Some people just see the numbers – whether it’s guessing the number of jelly beans in a jar or the cost of a bag of groceries at just a glance. Since he was a boy, Ron Holanek has been able to see the numbers – and his nearly two decades of work at NC State gave him the skills to turn this into a successful IT and risk management company.
Holanek is President and CEO of the Financial Risk Group, a Cary-based organization that provides unique risk solutions, project modeling and architecture, IT outsourcing, and implementation and training for SAS Risk software, among many other services. “We’re kind of the glue that binds the IT and business departments together. Our consultants are not only strong technologists, they are domain experts in the areas of finance and risk management.” Holanek says.
His love of learning and information began at an early age. “In high school, my focus was in mathematics,” Holanek says. “I challenged myself by taking the most advanced math courses the high school had to offer.” Holanek also enjoyed exploring mathematics and could calculate the approximate square root of any number faster than the students or teachers could write the number down. His trick, he says, involved memorizing many of the squares so he could quickly identify in his mind the two squares on either side of the number he was given, and approximate the answer.
His math teacher picked up on his talent, and encouraged him to expand his plans for college into the nascent field of computer science. “He said, ‘You’re either going to teach mathematics or program with it, but at NC State, you can actually get a degree in computer science,’” Holanek says.

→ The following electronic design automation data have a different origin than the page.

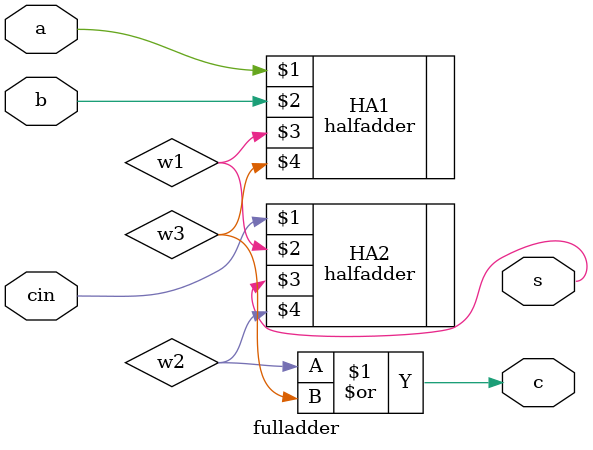
<source format=v>
module fulladder (
input a, b, cin, 
output s, c);
wire w1, w2, w3;

halfadder HA1(a , b, w1, w3),
          HA2(cin,w1,s,w2);
or g1(c,w2,w3);
endmodule
</source>
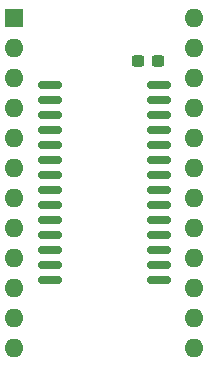
<source format=gbr>
%TF.GenerationSoftware,KiCad,Pcbnew,7.0.7*%
%TF.CreationDate,2025-03-10T13:51:10-04:00*%
%TF.ProjectId,6116 NVRAM,36313136-204e-4565-9241-4d2e6b696361,rev?*%
%TF.SameCoordinates,Original*%
%TF.FileFunction,Soldermask,Top*%
%TF.FilePolarity,Negative*%
%FSLAX46Y46*%
G04 Gerber Fmt 4.6, Leading zero omitted, Abs format (unit mm)*
G04 Created by KiCad (PCBNEW 7.0.7) date 2025-03-10 13:51:10*
%MOMM*%
%LPD*%
G01*
G04 APERTURE LIST*
G04 Aperture macros list*
%AMRoundRect*
0 Rectangle with rounded corners*
0 $1 Rounding radius*
0 $2 $3 $4 $5 $6 $7 $8 $9 X,Y pos of 4 corners*
0 Add a 4 corners polygon primitive as box body*
4,1,4,$2,$3,$4,$5,$6,$7,$8,$9,$2,$3,0*
0 Add four circle primitives for the rounded corners*
1,1,$1+$1,$2,$3*
1,1,$1+$1,$4,$5*
1,1,$1+$1,$6,$7*
1,1,$1+$1,$8,$9*
0 Add four rect primitives between the rounded corners*
20,1,$1+$1,$2,$3,$4,$5,0*
20,1,$1+$1,$4,$5,$6,$7,0*
20,1,$1+$1,$6,$7,$8,$9,0*
20,1,$1+$1,$8,$9,$2,$3,0*%
G04 Aperture macros list end*
%ADD10RoundRect,0.150000X-0.875000X-0.150000X0.875000X-0.150000X0.875000X0.150000X-0.875000X0.150000X0*%
%ADD11O,1.600000X1.600000*%
%ADD12R,1.600000X1.600000*%
%ADD13RoundRect,0.237500X0.300000X0.237500X-0.300000X0.237500X-0.300000X-0.237500X0.300000X-0.237500X0*%
G04 APERTURE END LIST*
D10*
%TO.C,U1*%
X143178000Y-70165000D03*
X143178000Y-71435000D03*
X143178000Y-72705000D03*
X143178000Y-73975000D03*
X143178000Y-75245000D03*
X143178000Y-76515000D03*
X143178000Y-77785000D03*
X143178000Y-79055000D03*
X143178000Y-80325000D03*
X143178000Y-81595000D03*
X143178000Y-82865000D03*
X143178000Y-84135000D03*
X143178000Y-85405000D03*
X143178000Y-86675000D03*
X152478000Y-86675000D03*
X152478000Y-85405000D03*
X152478000Y-84135000D03*
X152478000Y-82865000D03*
X152478000Y-81595000D03*
X152478000Y-80325000D03*
X152478000Y-79055000D03*
X152478000Y-77785000D03*
X152478000Y-76515000D03*
X152478000Y-75245000D03*
X152478000Y-73975000D03*
X152478000Y-72705000D03*
X152478000Y-71435000D03*
X152478000Y-70165000D03*
%TD*%
D11*
%TO.C,J1*%
X155443000Y-64445000D03*
X155443000Y-66985000D03*
X155443000Y-69525000D03*
X155443000Y-72065000D03*
X155443000Y-74605000D03*
X155443000Y-77145000D03*
X155443000Y-79685000D03*
X155443000Y-82225000D03*
X155443000Y-84765000D03*
X155443000Y-87305000D03*
X155443000Y-89845000D03*
X155443000Y-92385000D03*
X140203000Y-92385000D03*
X140203000Y-89845000D03*
X140203000Y-87305000D03*
X140203000Y-84765000D03*
X140203000Y-82225000D03*
X140203000Y-79685000D03*
X140203000Y-77145000D03*
X140203000Y-74605000D03*
X140203000Y-72065000D03*
X140203000Y-69525000D03*
X140203000Y-66985000D03*
D12*
X140203000Y-64445000D03*
%TD*%
D13*
%TO.C,C1*%
X150675000Y-68072000D03*
X152400000Y-68072000D03*
%TD*%
M02*

</source>
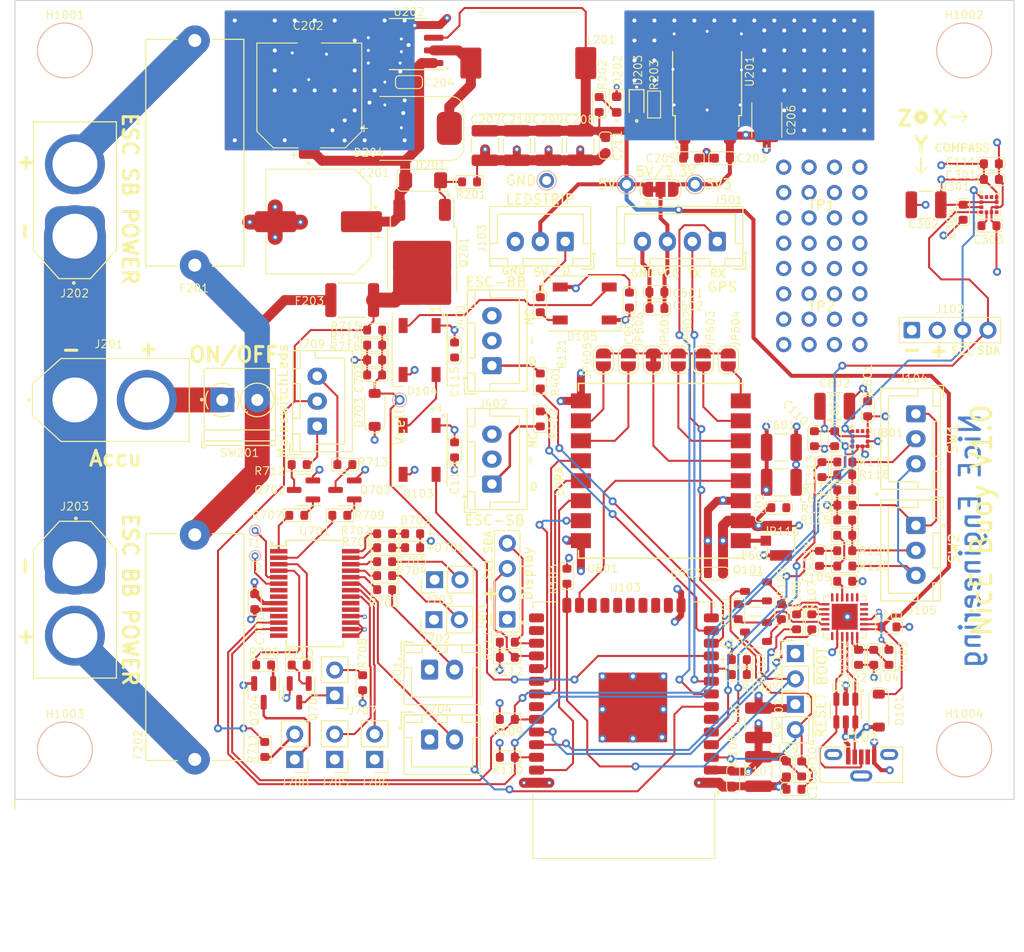
<source format=kicad_pcb>
(kicad_pcb
	(version 20240108)
	(generator "pcbnew")
	(generator_version "8.0")
	(general
		(thickness 1.6062)
		(legacy_teardrops no)
	)
	(paper "A4")
	(layers
		(0 "F.Cu" signal)
		(1 "In1.Cu" power "GND")
		(2 "In2.Cu" power "+3.3V")
		(31 "B.Cu" signal)
		(34 "B.Paste" user)
		(35 "F.Paste" user)
		(36 "B.SilkS" user "B.Silkscreen")
		(37 "F.SilkS" user "F.Silkscreen")
		(38 "B.Mask" user)
		(39 "F.Mask" user)
		(40 "Dwgs.User" user "User.Drawings")
		(41 "Cmts.User" user "User.Comments")
		(42 "Eco1.User" user "User.Eco1")
		(43 "Eco2.User" user "User.Eco2")
		(44 "Edge.Cuts" user)
		(45 "Margin" user)
		(46 "B.CrtYd" user "B.Courtyard")
		(47 "F.CrtYd" user "F.Courtyard")
		(48 "B.Fab" user)
		(49 "F.Fab" user)
	)
	(setup
		(stackup
			(layer "F.SilkS"
				(type "Top Silk Screen")
			)
			(layer "F.Paste"
				(type "Top Solder Paste")
			)
			(layer "F.Mask"
				(type "Top Solder Mask")
				(thickness 0.01)
			)
			(layer "F.Cu"
				(type "copper")
				(thickness 0.035)
			)
			(layer "dielectric 1"
				(type "prepreg")
				(thickness 0.2104)
				(material "FR4")
				(epsilon_r 4.5)
				(loss_tangent 0.02)
			)
			(layer "In1.Cu"
				(type "copper")
				(thickness 0.0152)
			)
			(layer "dielectric 2"
				(type "core")
				(thickness 1.065)
				(material "FR4")
				(epsilon_r 4.5)
				(loss_tangent 0.02)
			)
			(layer "In2.Cu"
				(type "copper")
				(thickness 0.0152)
			)
			(layer "dielectric 3"
				(type "prepreg")
				(thickness 0.2104)
				(material "FR4")
				(epsilon_r 4.5)
				(loss_tangent 0.02)
			)
			(layer "B.Cu"
				(type "copper")
				(thickness 0.035)
			)
			(layer "B.Mask"
				(type "Bottom Solder Mask")
				(thickness 0.01)
			)
			(layer "B.Paste"
				(type "Bottom Solder Paste")
			)
			(layer "B.SilkS"
				(type "Bottom Silk Screen")
			)
			(copper_finish "None")
			(dielectric_constraints no)
		)
		(pad_to_mask_clearance 0)
		(allow_soldermask_bridges_in_footprints no)
		(grid_origin 44.51 115.39)
		(pcbplotparams
			(layerselection 0x00010fc_ffffffff)
			(plot_on_all_layers_selection 0x0000000_00000000)
			(disableapertmacros no)
			(usegerberextensions no)
			(usegerberattributes yes)
			(usegerberadvancedattributes yes)
			(creategerberjobfile yes)
			(dashed_line_dash_ratio 12.000000)
			(dashed_line_gap_ratio 3.000000)
			(svgprecision 4)
			(plotframeref no)
			(viasonmask no)
			(mode 1)
			(useauxorigin no)
			(hpglpennumber 1)
			(hpglpenspeed 20)
			(hpglpendiameter 15.000000)
			(pdf_front_fp_property_popups yes)
			(pdf_back_fp_property_popups yes)
			(dxfpolygonmode yes)
			(dxfimperialunits yes)
			(dxfusepcbnewfont yes)
			(psnegative no)
			(psa4output no)
			(plotreference yes)
			(plotvalue yes)
			(plotfptext yes)
			(plotinvisibletext no)
			(sketchpadsonfab no)
			(subtractmaskfromsilk no)
			(outputformat 1)
			(mirror no)
			(drillshape 1)
			(scaleselection 1)
			(outputdirectory "")
		)
	)
	(net 0 "")
	(net 1 "+5V")
	(net 2 "GND")
	(net 3 "+3.3V")
	(net 4 "/GPS/Vext")
	(net 5 "/PSU/POWER")
	(net 6 "+28V")
	(net 7 "/CPU/GPSRX")
	(net 8 "/CPU/GPSTX")
	(net 9 "SW1")
	(net 10 "SW2")
	(net 11 "SW3")
	(net 12 "/Accumonitor/GREEN")
	(net 13 "/Accumonitor/RED")
	(net 14 "/CPU/ESC_BB")
	(net 15 "/CPU/ESC_SB")
	(net 16 "LED1")
	(net 17 "LED2")
	(net 18 "LED3")
	(net 19 "/PSU/ACC")
	(net 20 "/CPU/LEDS")
	(net 21 "DR0")
	(net 22 "EN")
	(net 23 "/CPU/SDA_DISP")
	(net 24 "/CPU/SCL_DISP")
	(net 25 "RTS")
	(net 26 "DTR")
	(net 27 "/CPU/RADIO_6")
	(net 28 "/CPU/RADIO_5")
	(net 29 "/CPU/RADIO_4")
	(net 30 "/CPU/RADIO_3")
	(net 31 "/CPU/RADIO_2")
	(net 32 "RX")
	(net 33 "TX")
	(net 34 "/CPU/RADIO_1")
	(net 35 "Net-(U102-VDD)")
	(net 36 "Net-(U102-VPP)")
	(net 37 "Net-(D201-K)")
	(net 38 "Net-(U301-C1)")
	(net 39 "Net-(D101-A)")
	(net 40 "Net-(D102-K)")
	(net 41 "Net-(D103-DOUT)")
	(net 42 "Net-(D104-DOUT)")
	(net 43 "Net-(D105-DOUT)")
	(net 44 "Net-(J101-D-)")
	(net 45 "Net-(J101-D+)")
	(net 46 "Net-(D201-A)")
	(net 47 "Net-(D202-A)")
	(net 48 "Net-(D203-A)")
	(net 49 "Net-(D204-K)")
	(net 50 "Net-(D701-K)")
	(net 51 "Net-(D702-K)")
	(net 52 "Net-(J202-Pin_2)")
	(net 53 "Net-(J103-Pin_1)")
	(net 54 "Net-(J401-Pin_1)")
	(net 55 "unconnected-(J401-Pin_3-Pad3)")
	(net 56 "Net-(J402-Pin_1)")
	(net 57 "unconnected-(J402-Pin_3-Pad3)")
	(net 58 "Net-(J601-In)")
	(net 59 "unconnected-(J101-ID-Pad4)")
	(net 60 "unconnected-(J101-Shield-Pad6)")
	(net 61 "Net-(J707-Pin_2)")
	(net 62 "Net-(JP601-B)")
	(net 63 "Net-(JP602-B)")
	(net 64 "Net-(JP603-B)")
	(net 65 "Net-(JP604-B)")
	(net 66 "Net-(JP605-B)")
	(net 67 "Net-(JP606-B)")
	(net 68 "Net-(Q101-B)")
	(net 69 "Net-(Q102-B)")
	(net 70 "Net-(J701-Pin_2)")
	(net 71 "Net-(J702-Pin_2)")
	(net 72 "Net-(J703-Pin_2)")
	(net 73 "Net-(J707-Pin_1)")
	(net 74 "Net-(U701-GPB4)")
	(net 75 "Net-(U701-GPA6)")
	(net 76 "Net-(U701-GPA7)")
	(net 77 "Net-(J708-Pin_1)")
	(net 78 "Net-(J708-Pin_2)")
	(net 79 "Net-(Q701-B)")
	(net 80 "Net-(Q702-B)")
	(net 81 "Net-(Q702-C)")
	(net 82 "Net-(Q703-B)")
	(net 83 "Net-(Q703-C)")
	(net 84 "Net-(Q704-B)")
	(net 85 "Net-(U102-~{RSTb})")
	(net 86 "Net-(U102-RXD)")
	(net 87 "Net-(U102-TXD)")
	(net 88 "/Accumonitor/Vbatt")
	(net 89 "Net-(U103-GPIO25)")
	(net 90 "unconnected-(U102-RI{slash}CLK-Pad1)")
	(net 91 "unconnected-(U102-NC-Pad10)")
	(net 92 "unconnected-(U102-GPIO.3-Pad11)")
	(net 93 "unconnected-(U102-GPIO.2-Pad12)")
	(net 94 "unconnected-(U102-GPIO.1-Pad13)")
	(net 95 "unconnected-(U102-GPIO.0-Pad14)")
	(net 96 "unconnected-(U102-~{SUSPENDb}-Pad15)")
	(net 97 "unconnected-(U102-SUSPEND-Pad17)")
	(net 98 "unconnected-(U102-CTS-Pad18)")
	(net 99 "unconnected-(U301-INT_MAG-Pad7)")
	(net 100 "unconnected-(U301-DRDY_MAG-Pad11)")
	(net 101 "unconnected-(U301-INT_XL-Pad12)")
	(net 102 "Net-(U701-GPB0)")
	(net 103 "Net-(U701-GPB1)")
	(net 104 "Net-(U701-GPB2)")
	(net 105 "Net-(U701-GPB3)")
	(net 106 "unconnected-(U701-NC-Pad11)")
	(net 107 "unconnected-(U701-NC-Pad14)")
	(net 108 "unconnected-(U701-INTB-Pad19)")
	(net 109 "unconnected-(U701-INTA-Pad20)")
	(net 110 "unconnected-(U801-SA0{slash}SDO-Pad3)")
	(net 111 "unconnected-(U801-INT2-Pad11)")
	(net 112 "unconnected-(U801-INT1-Pad12)")
	(net 113 "Net-(J203-Pin_2)")
	(net 114 "unconnected-(U102-DSR-Pad22)")
	(net 115 "unconnected-(U102-DCD-Pad24)")
	(net 116 "unconnected-(U103-GPIO34-Pad6)")
	(net 117 "unconnected-(U103-MTCK{slash}MOSI{slash}D3{slash}GPIO13-Pad16)")
	(net 118 "unconnected-(U103-NC-Pad17)")
	(net 119 "unconnected-(U103-NC-Pad18)")
	(net 120 "unconnected-(U103-NC-Pad19)")
	(net 121 "unconnected-(U103-NC-Pad20)")
	(net 122 "unconnected-(U103-NC-Pad21)")
	(net 123 "unconnected-(U103-NC-Pad22)")
	(net 124 "unconnected-(U103-BOOT{slash}GPIO0-Pad25)")
	(net 125 "Net-(U701-GPB5)")
	(net 126 "/CPU/SCL")
	(net 127 "unconnected-(U701-GPB6-Pad7)")
	(net 128 "unconnected-(U701-GPB7-Pad8)")
	(net 129 "unconnected-(U103-D1{slash}GPIO4-Pad26)")
	(net 130 "unconnected-(U103-NC-Pad32)")
	(net 131 "/CPU/SDA")
	(net 132 "unconnected-(TP1-Pad1)")
	(net 133 "unconnected-(TP2-Pad1)")
	(net 134 "Net-(J104-Pin_1)")
	(net 135 "Net-(J104-Pin_2)")
	(net 136 "Net-(J104-Pin_3)")
	(net 137 "Net-(J105-Pin_2)")
	(net 138 "Net-(U103-GPIO36)")
	(net 139 "Net-(U103-GPIO39)")
	(footprint "A_Device:C_0603" (layer "F.Cu") (at 126.552 79.273 -90))
	(footprint "A_Pads_Pins:Testpoint_0.4x0.7" (layer "F.Cu") (at 68.5384 88.466))
	(footprint "A_Device:C_0603" (layer "F.Cu") (at 116.392 113.358 -90))
	(footprint "A_Device:D_SOD-123_2.85x1.8x1.3" (layer "F.Cu") (at 130.97 106.5 -90))
	(footprint "A_Device:CP_ALU_D10x10.5" (layer "F.Cu") (at 74.886 57.536 180))
	(footprint "Jumper:SolderJumper-2_P1.3mm_Open_RoundedPad1.0x1.5mm" (layer "F.Cu") (at 115.904 71.382 -90))
	(footprint "A_Pads_Pins:Testpoint_0.6x1.0" (layer "F.Cu") (at 83.01 75.39 90))
	(footprint "A_Device:R_0603" (layer "F.Cu") (at 127.568 85.926 180))
	(footprint "A_Connector:AMASS_XT60-F_1x02_P7.20mm_Vertical" (layer "F.Cu") (at 50.51 58.99 90))
	(footprint "Connector_PinHeader_2.54mm:PinHeader_1x02_P2.54mm_Vertical" (layer "F.Cu") (at 72.51 111.39 180))
	(footprint "A_Device:R_0603" (layer "F.Cu") (at 93.786 99.642))
	(footprint "A_Device:R_0603" (layer "F.Cu") (at 123.25 112.342 90))
	(footprint "Connector_JST:JST_XH_B3B-XH-A_1x03_P2.50mm_Vertical" (layer "F.Cu") (at 134.68 87.958 -90))
	(footprint "A_Device:R_0603" (layer "F.Cu") (at 93.786 111.1736))
	(footprint "A_Device:C_0603" (layer "F.Cu") (at 141.997 57.9352))
	(footprint "Capacitor_SMD:C_1210_3225Metric" (layer "F.Cu") (at 126.552 76.02))
	(footprint "LED_SMD:LED_WS2812B_PLCC4_5.0x5.0mm_P3.2mm" (layer "F.Cu") (at 85.01 80.39 -90))
	(footprint "Connector_JST:JST_XH_B3B-XH-A_1x03_P2.50mm_Vertical" (layer "F.Cu") (at 92.245 83.814 90))
	(footprint "A_Device:CP_ALU_D10x10.5" (layer "F.Cu") (at 73.969 44.896 90))
	(footprint "Capacitor_SMD:C_1210_3225Metric" (layer "F.Cu") (at 121.218 83.64))
	(footprint "A_Device:R_0603" (layer "F.Cu") (at 93.786 107.389))
	(footprint "A_Device:R_0603" (layer "F.Cu") (at 81.51 91.59))
	(footprint "RF_Module:Ai-Thinker-Ra-01-LoRa" (layer "F.Cu") (at 109.154 82.482 180))
	(footprint "A_Misc:ReworkPins" (layer "F.Cu") (at 125.26 55.89))
	(footprint "A_Connector:Header_1x04_P2.54_Male" (layer "F.Cu") (at 93.786 93.546 90))
	(footprint "A_Device:R_0603" (layer "F.Cu") (at 81.51 90.19))
	(footprint "A_Device:R_0603" (layer "F.Cu") (at 93.786 101.166))
	(footprint "Connector_JST:JST_XH_B3B-XH-A_1x03_P2.50mm_Vertical" (layer "F.Cu") (at 74.76 78.012 90))
	(footprint "A_Device:L_11.5x10.0mm" (layer "F.Cu") (at 95.889 41.656))
	(footprint "A_Device:C_0603" (layer "F.Cu") (at 129.854 76.274 90))
	(footprint "A_Device:R_0603" (layer "F.Cu") (at 127.556 82.878))
	(footprint "Package_TO_SOT_SMD:SOT-23" (layer "F.Cu") (at 73.3875 84.402 180))
	(footprint "A_Device:R_0603" (layer "F.Cu") (at 97.088 65.86 -90))
	(footprint "A_Connector:AMASS_XT60-M_1x02_P7.20mm_Vertical" (layer "F.Cu") (at 50.51 75.39))
	(footprint "Package_TO_SOT_SMD:SOT-23-6" (layer "F.Cu") (at 127.668 106.5 -90))
	(footprint "A_Mechanical:NPTH_M3"
		(locked yes)
		(layer "F.Cu")
		(uuid "367687e8-4cf3-4816-85a1-8da3cd1e2bac")
		(at 49.51 110.39)
		(descr "Hole size 3.2mm, Screw head size 5.5mm")
		(property "Reference" "H1003"
			(at 0 -3.55 0)
			(layer "F.SilkS")
			(uuid "e97e1d3f-9702-42ae-ae6b-3f6ffc810df0")
			(effects
				(font
					(size 0.8 0.8)
					(thickness 0.1)
				)
			)
		)
		(property "Value" "MountingHole"
			(at 0 3.55 0)
			(layer "F.Fab")
			(uuid "bcb23300-2549-45c3-b94a-7b5515dc5b15")
			(effects
				(font
					(size 1 1)
					(thickness 0.15)
				)
			)
		)
		(property "Footprint" ""
			(at 0 0 0)
			(unlocked yes)
			(layer "F.Fab")
			(hide yes)
			(uuid "1124f4a8-ebc1-4f80-9157-1471827ad7c5")
			(effects
				(font
					(size 1.27 1.
... [1344673 chars truncated]
</source>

Holanek enrolled at NC State in 1978, double-majoring in computer science and mathematics. “At the time, the computer science program (then a part of the College of Physical and Mathematical Sciences), was very small,” Holanek says.
Creating even a simple program in those days was a painstaking process. “I remember we used keypunch machines located in the basement of Nelson,” Holanek says. “You really had to review the logic of your program to make it as error-free as possible. You had to wait in line to punch out your deck of cards; you’d hand it to someone at a window, and they’d give you a card with a number, and you’d have to come back three or four hours later.”
Holanek used the downtime to study at DH Hill Library, and, looking back, finds that the process helped him develop his programming skills. “We didn’t have the instant turnaround time you have today, but it made you a better programmer, because you had to make sure your logic was correct and virtually error free,” Holanek says.
His graduation was delayed as a result of joining the co-op program, where he first worked in the field of operating system design. Deeply immersed in his work, he had trouble balancing it with his graduation requirements. “I was working on some new innovative technology, and was finding it hard to go back to finish those final few classes I needed to graduate. My girlfriend at the time, Susan, who is now my wife, convinced me to go back and complete my degree requirements,” he says.
Holanek eventually received his B.S. in Computer Science in 1985, and later received a M.S. in Management (now officially known as an MBA at NC State) in 1995. During this time, he joined SAS Institute, where he worked in research and development for 15 years and professional services for an additional year. At SAS, he helped develop the Risk Dimensions software, and became fascinated with the field of Risk Management. Seven years ago, he spun off into his own company, now called the Financial Risk Group. Today, the Financial Risk Group is owned and managed by Holanek and two partners; Mike Forno, an NC State alumnus, and John Bell, who joined the company in 2006 to help manage its growth.
To date, the company has taken on projects in Sydney, Toronto, Calgary, Stockholm, Lisbon, London and other international markets. “We engage with clients around the world - a few of our newest projects are with banks in Hong Kong and Singapore,” Holanek says.
The Financial Risk Group has offered Holanek a chance to work on a wide variety of solutions for various industries. “One of the appealing aspects about this job is that we are able to put working models and solutions together for different organizations – banks, hedge funds, insurance companies, energy traders, commodity firms – organizations that have interesting problems to solve, including managing market risk, credit risk, operational risk, regulatory compliance and more,” Holanek says.
And he’s remained close with NC State, which he credits for giving him the skills he needed to start his business. “The courses that I took and the programs I was in all apply to the problems I face in my job today,” Holanek says. “Thomas Honeycutt’s management class, Carla Savage’s class on algorithms – have had a direct influence on the way we implement our projects.”
Holanek often looks to NC State for potential employees at the Financial Risk Group. “There’s a confidence you have when you hire people from NC State, because you know the academic instruction is top notch, and that first-rate students make successful employees,” Holanek says. He’s always looking for students with skills in both risk management and IT – students who, like him, can see the numbers.